- _ACTIVITY_: Your task is to copy the stretch of lines in the records below that begins with the line containing "Baddies TV Episode Mistaken for" and ends with the line containing "Over Israel-Palestine Phone Call", exactly as written, with nothing added.

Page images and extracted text
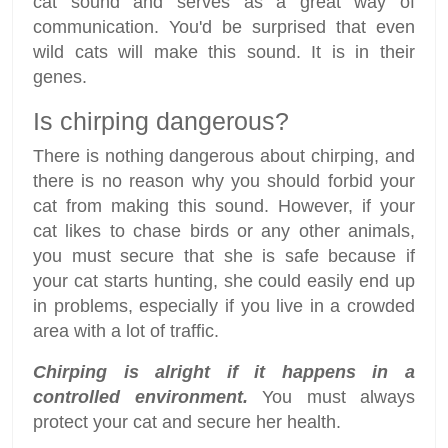
cat sound and serves as a great way of
communication. You'd be surprised that even
wild cats will make this sound. It is in their
genes.
Is chirping dangerous?
There is nothing dangerous about chirping, and
there is no reason why you should forbid your
cat from making this sound. However, if your
cat likes to chase birds or any other animals,
you must secure that she is safe because if
your cat starts hunting, she could easily end up
in problems, especially if you live in a crowded
area with a lot of traffic.
Chirping is alright if it happens in a
controlled environment.
You must always
protect your cat and secure her health.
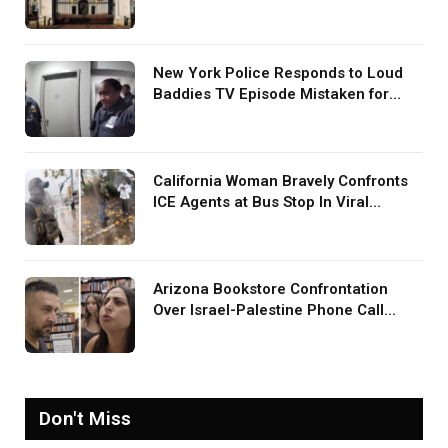
Harry During U.S. Trip
New York Police Responds to Loud
Baddies TV Episode Mistaken for
Screaming in Viral Video: ‘How Loud
Was Your TV?’
California Woman Bravely Confronts
ICE Agents at Bus Stop In Viral
TikTok: ‘More Brave Than the People
in Office’
Arizona Bookstore Confrontation
Over Israel-Palestine Phone Call
Goes Viral: ‘Yelling Like a
Psychopath’
Don't Miss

- _SOLUTION FOR THIS PROBLEM_:
Baddies TV Episode Mistaken for
Screaming in Viral Video: ‘How Loud
Was Your TV?’
California Woman Bravely Confronts
ICE Agents at Bus Stop In Viral
TikTok: ‘More Brave Than the People
in Office’
Arizona Bookstore Confrontation
Over Israel-Palestine Phone Call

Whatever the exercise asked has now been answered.